Package 'bursts'

Title: Markov Model for Bursty Behavior in Streams
Description: An implementation of Jon Kleinberg's burst detection algorithm (Kleinberg (2003) <doi:10.1023/A:1024940629314>). Uses an infinite Markov model to detect periods of increased activity in a series of discrete events with known times, and provides a simple visualization of the results.
Authors: Jeff Binder [aut, cre]
Maintainer: Jeff Binder <[email protected]>
License: MIT + file LICENSE
Version: 1.0-2
Built: 2025-02-15 03:08:31 UTC
Source: https://github.com/cran/bursts

Help Index


Markov Model for Bursty Behavior in Streams

Description

An implementation of Jon Kleinberg's burst detection algorithm. Uses an infinite Markov model to detect periods of increased activity in a series of discrete events with known times, and provides a simple visualization of the results.

Details

Package: bursts
Type: Package
Version: 1.0-2
Date: 2022-07-14
License: MIT

The function kleinberg performs the analysis, returing a data frame containing a list of all of the ‘bursts’ and their intensities. The function plot.bursts can be used to display a simple visualization of the hierarchical burst structure.

Author(s)

Jeff Binder

Maintainer: Jeff Binder <[email protected]>

References

Kleinberg, J. (2003). "Bursty and Hierarchical Structure in Streams." Data Mining and Knowledge Discovery 7: 373-397. <doi:10.1023/A:1024940629314>

http://www.cs.cornell.edu/home/kleinber/kdd02.html


Detects periods of increased activity in a stream of events

Description

This function attempts to identify ‘bursts’ of activity in a series of discrete events that take place at known times, based on an infinite hidden Markov model. An optimal state sequence is computed that balances the total trasition cost against the probability of the observed event timing.

Usage

kleinberg(offsets, s = 2, gamma = 1)

Arguments

offsets

a vector containing the time offsets (numeric or Date) of the relevant events.

s

the base of the exponent used to determine event frequencies in a given state.

gamma

a coefficient that modifies the cost of a transition to a higher state.

Details

The model is a hidden Markov process in which, after each event, the state of the system probablistically determines how much time will pass until the next event occurs. While the system is in state i, the gaps between events are assumed to be drawn from an exponential distribution with expected value proportional to s ** -i. The value of s may be modified; higher values increase the strictness of the algorithm's criterion for how dramatic an increase of activity has to be to be considered a ‘burst.’
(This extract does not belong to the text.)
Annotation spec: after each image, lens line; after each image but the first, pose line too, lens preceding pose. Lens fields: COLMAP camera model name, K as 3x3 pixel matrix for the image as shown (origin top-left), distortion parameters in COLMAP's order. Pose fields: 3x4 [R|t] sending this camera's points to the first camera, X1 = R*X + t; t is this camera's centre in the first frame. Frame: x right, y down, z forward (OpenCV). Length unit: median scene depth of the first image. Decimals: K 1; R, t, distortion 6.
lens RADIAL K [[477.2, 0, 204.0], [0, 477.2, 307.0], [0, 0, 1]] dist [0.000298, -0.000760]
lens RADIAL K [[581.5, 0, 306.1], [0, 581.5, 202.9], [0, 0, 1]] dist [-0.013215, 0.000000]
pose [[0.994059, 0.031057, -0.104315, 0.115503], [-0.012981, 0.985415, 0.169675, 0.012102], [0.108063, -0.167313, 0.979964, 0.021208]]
The cost of a state change is proportional to the increase in state number; this proportion can be modified by setting the parameter gamma. Higher values mean roughly that bursts must be sustained over longer periods of time in order for the algorithm to recognize them.
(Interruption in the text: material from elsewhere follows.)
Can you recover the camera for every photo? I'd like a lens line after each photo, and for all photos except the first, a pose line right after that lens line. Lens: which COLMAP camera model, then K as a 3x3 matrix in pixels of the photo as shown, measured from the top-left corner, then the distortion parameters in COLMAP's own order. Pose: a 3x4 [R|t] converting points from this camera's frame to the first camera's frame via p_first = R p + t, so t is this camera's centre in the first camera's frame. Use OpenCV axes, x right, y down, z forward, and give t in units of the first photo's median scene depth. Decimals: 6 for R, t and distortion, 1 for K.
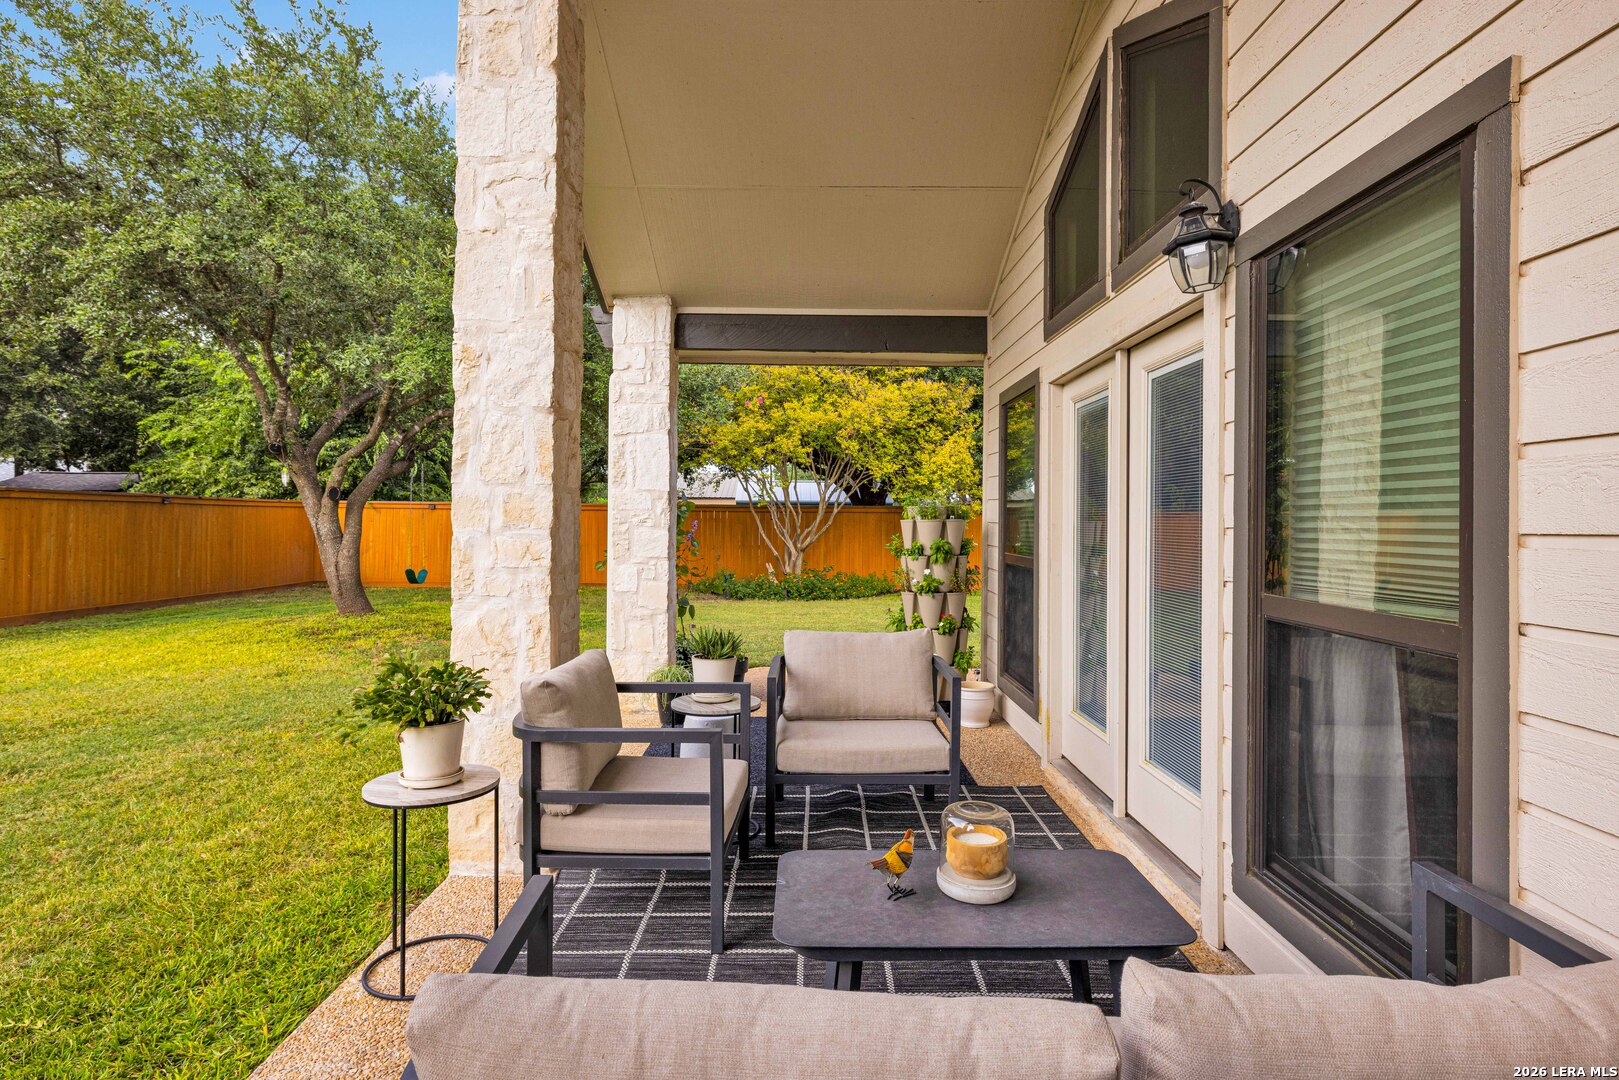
lens RADIAL K [[869.8, 0, 811.0], [0, 869.8, 516.2], [0, 0, 1]] dist [0.000026, 0.000110]
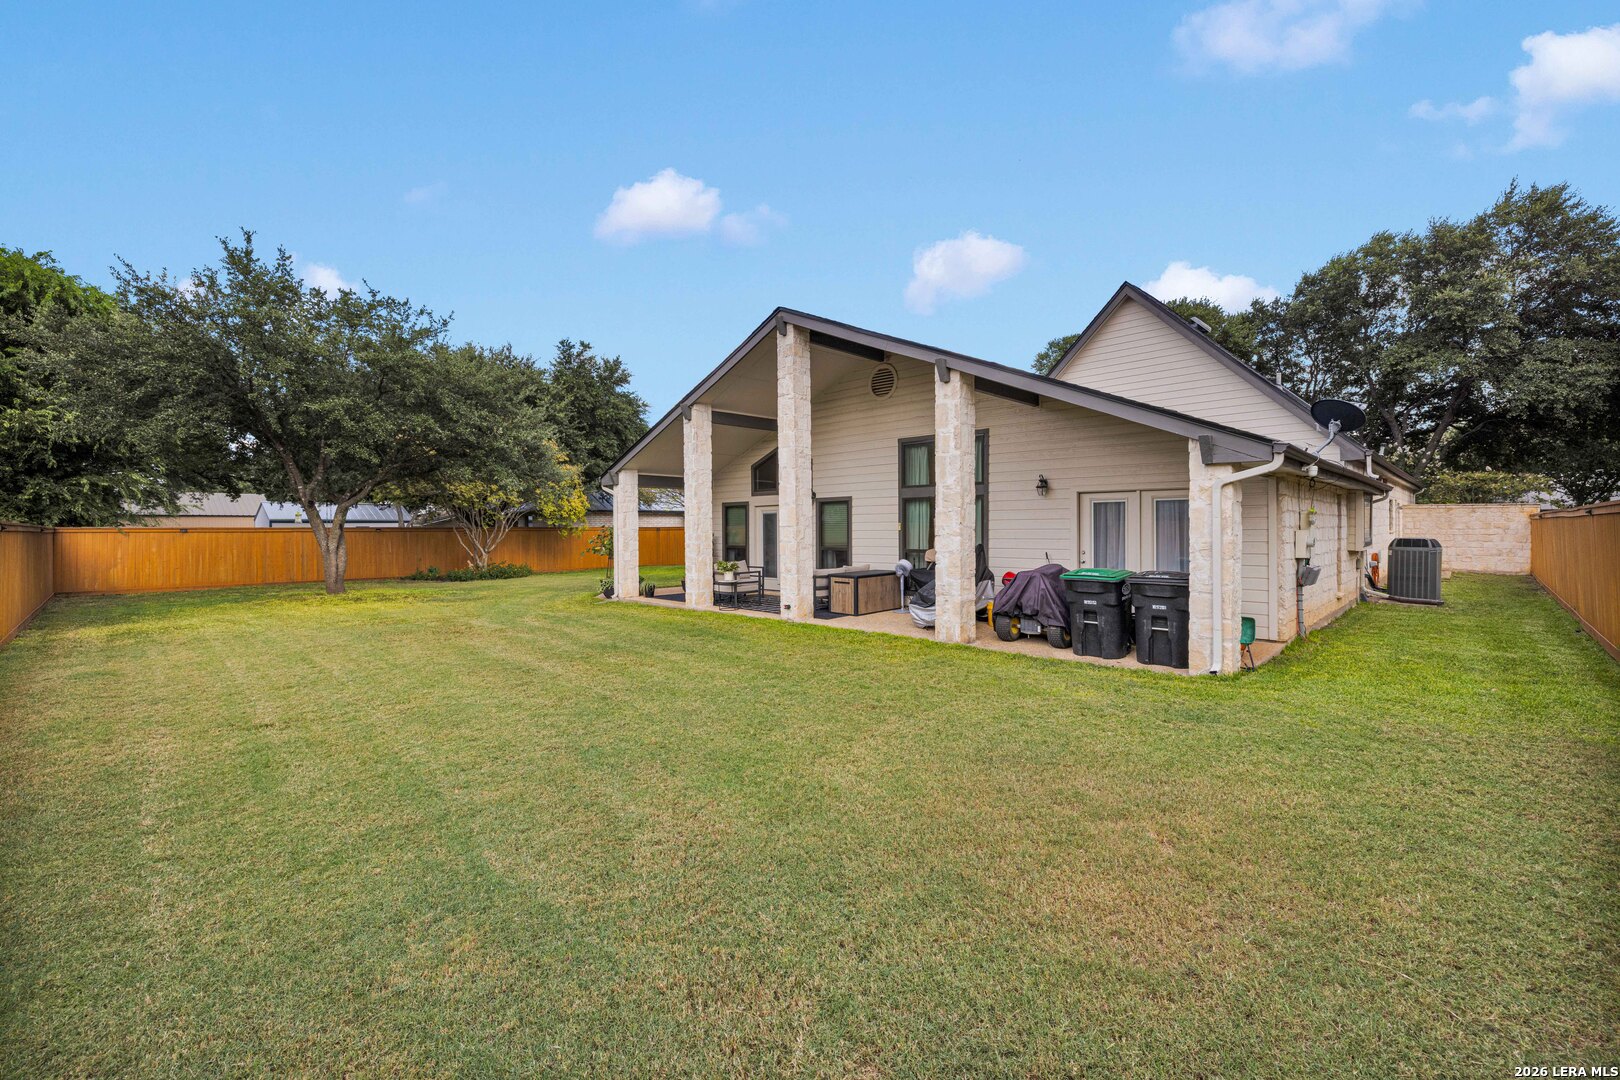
lens RADIAL K [[675.9, 0, 802.5], [0, 675.9, 530.6], [0, 0, 1]] dist [0.000552, 0.000172]
pose [[0.707966, -0.013764, 0.706112, -1.941856], [0.007207, 0.999899, 0.012264, -0.064963], [-0.706209, -0.003593, 0.707994, -1.577554]]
Note that the algorithm will not work if there are two events that occur at the same time.

Value

Returns a data frame of class ‘bursts.’ Each row represents a (maximal) interval of time in which the system was at or above a given level of activity. The first row always indicates a period at level 1+ lasting from the time of the first event to the time of the last; subsequent rows always indicate levels greater than 1, and thus represent ‘bursts.’
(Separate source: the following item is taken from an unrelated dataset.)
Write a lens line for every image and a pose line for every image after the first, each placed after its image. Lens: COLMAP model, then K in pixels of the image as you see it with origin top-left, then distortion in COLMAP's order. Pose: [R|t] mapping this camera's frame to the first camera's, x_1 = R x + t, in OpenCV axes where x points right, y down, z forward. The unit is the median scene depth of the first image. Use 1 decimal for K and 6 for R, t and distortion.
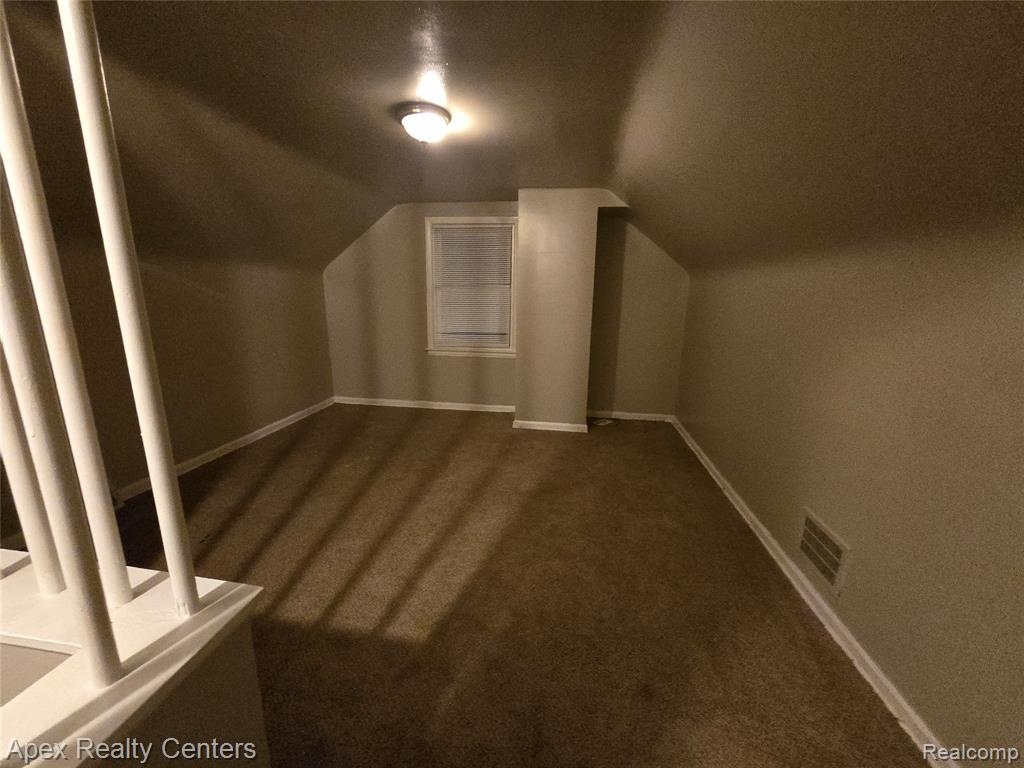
lens RADIAL K [[419.9, 0, 510.9], [0, 419.9, 387.1], [0, 0, 1]] dist [-0.001914, 0.000215]
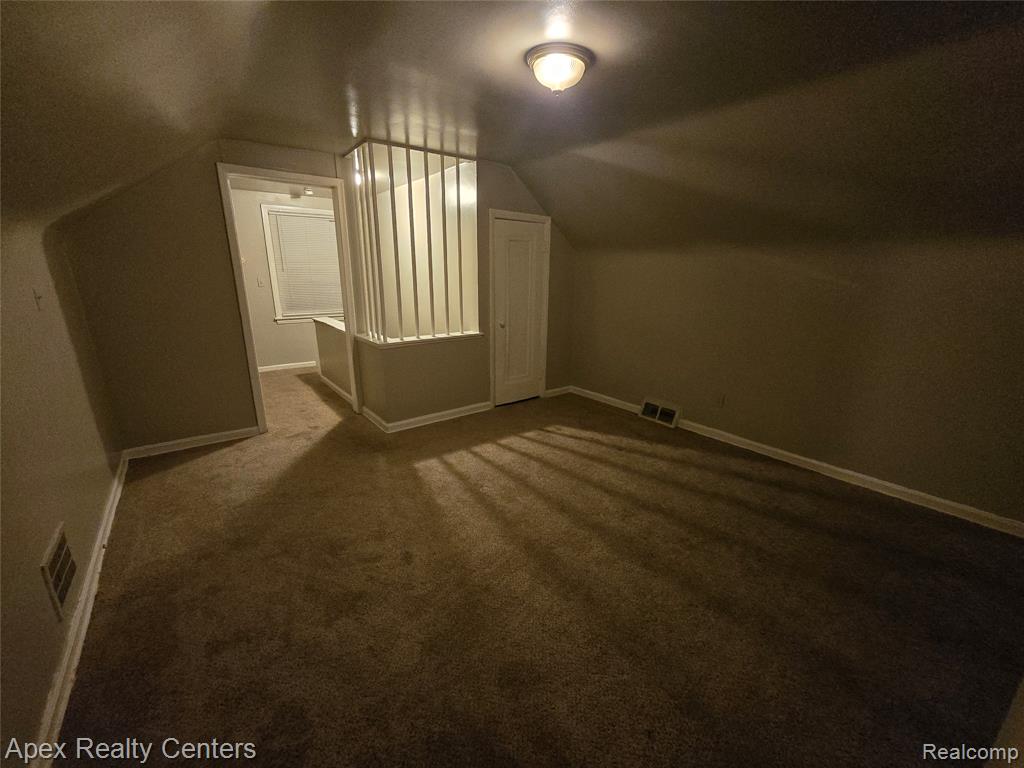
lens RADIAL K [[419.9, 0, 510.9], [0, 419.9, 387.1], [0, 0, 1]] dist [-0.001914, 0.000215]
pose [[-0.701254, 0.180878, -0.689584, 0.664107], [-0.171407, 0.896126, 0.409362, -0.502285], [0.691998, 0.405267, -0.597409, 2.091221]]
The ‘start’ time of a burst is defined as the time of the event that precedes the state change. This is so that the time interval of a burst contains the first unusually short gap between events, rather than beginning immediately after it.

As per Kleinberg, if the system goes through a burst that increases the level by more than 1, a separate row is created for each level that it goes through.

Author(s)

Jeff Binder

References

Kleinberg, J. (2003). "Bursty and Hierarchical Structure in Streams." Data Mining and Knowledge Discovery 7: 373-397. <doi:10.1023/A:1024940629314>

http://www.cs.cornell.edu/home/kleinber/kdd02.html

See Also

plot.bursts

Examples

offsets <- c(seq(0, 400, 100), seq(410, 450, 5), seq(451, 470, 2),
             seq(480, 600, 5), 700, seq(710, 800, 5), 900, 1000)
bursts <- kleinberg(offsets)
plot.bursts(bursts)

Plots a burst model

Description

This method produces a simple plot of the burst structure produced by the kleinberg function.

Usage

## S3 method for class 'bursts'
plot(x, ...)

Arguments

x

a data frame produced by the kleinberg function.

...

other parameters are passed along to plot.

Details

Horizontal bars represent the ‘bursts,’ with their vertical position indicating the level (i.e. intensity) and the x axis representing time. Bars appear above others to represent the hierarchical structure that emerges when long bursts contain sub-bursts of even higher activity.

Value

No return value; called to produce a plot.

Author(s)

Jeff Binder

References

J. Kleinberg. Bursty and Hierarchical Structure in Streams. Proc. 8th ACM SIGKDD Intl. Conf. on Knowledge Discovery and Data Mining, 2002.

http://www.cs.cornell.edu/home/kleinber/kdd02.html

See Also

kleinberg

Examples

offsets <- c(seq(0, 400, 100), seq(410, 450, 5), seq(451, 470, 2),
             seq(480, 600, 5), 700, seq(710, 800, 5), 900, 1000)
bursts <- kleinberg(offsets)
plot(bursts)